Direktur Eksekutif Lembaga Kajian Ekologi dan Konservasi Lahan Basar (Ecoton) Prigi Arisandi menambahkan, dua tahun terakhir telah muncul hampir 150 lokasi pembuangan limbah B3 di Jatim. Sejumlah kasus pembuangan limbah B3 terjadi di Surabaya, Mojokertp, Jombang, Sidoarjo, dan Gresik. “Sudah diadukan ke Gubernur Jatim, Polda Jatim, dan Menteri LHK tetapi tidak ada respon,” katanya.
Terkait air dan Brantas, Gubernur Jatim Soekarwo menghadapi gugatan warga negara karena membiarkan dan lalai dalam pengelolaan sampah popok sekali pakai. Soekarwo dianggap gagal mencegah rakyat tidak membuang sampah ke Brantas terutama popok sekali pakai yang terbuat dari bahan kimia. Popok amat sulit terurai dan sifat kimiawi dalam air membuatnya mengeluarkan senyawa beracun dan berbahaya bagi organisme sungai dan pengonsumsinya terutama manusia.
Kepala Dinas LH Jatim Dyah Susilowati mengakui, IKA di sungai-sungai buruk. Itu dilihat dari kebutuhan oksigen hayati (BOD) yang 87,4 persen. Rerata konsentrasi bakteri patogen penghasil racun Escherichia coli 49 persen, E coli tinja 55,9 persen, chemical oxygen demand (COD) 7,2 persen, dan padatan tersuspensi total (TSS) 65 persen yang melebihi ambang batas baku mutu kualitas air sungai kelas II.
Menurut Dyah, Pemprov Jatim menempuh sejumlah upaya untuk memperbaiki IKA terutama di DAS Brantas. Sedang dibangun sistem pemantauan IKA terintegrasi dan bisa diakses dalam jaringan internet. Perum Jasa Tirta sebagai pengelola Sungai Brantas telah memiliki 20 stasiun pemantau IKA yang akan diintegrasikan dalam sistem Pemprov Jatim.
“Tahun ini kami membangun dua stasiun pemantau IKA di Sungai Bengawan Solo,” katanya. Dananya Rp 550 juta untuk peralatan dan Rp 200 juta untuk sistem dan aplikasi daring.
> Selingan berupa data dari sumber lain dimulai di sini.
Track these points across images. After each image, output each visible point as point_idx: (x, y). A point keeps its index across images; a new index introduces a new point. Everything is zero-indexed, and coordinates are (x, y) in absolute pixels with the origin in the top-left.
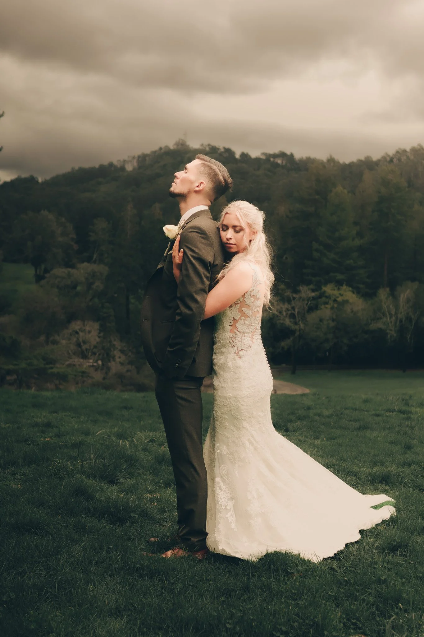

Pemprov Jatim juga melanjutkan program Sekolah Peduli dan Berbudaya Lingkungan, pemberian penghargaan Adiwiyata, dan perlindungan mata air (permata) di desa-desa di Brantas. Selain itu, memberikan bantuan bibit tanaman untuk penghijauan dan pemulihan kawasan sempadan Brantas yang rusak.
“Kami terus mengupayakan 200 meter dari radius sungai banyak dibudidayakan tanaman produktif,” kata Dyah.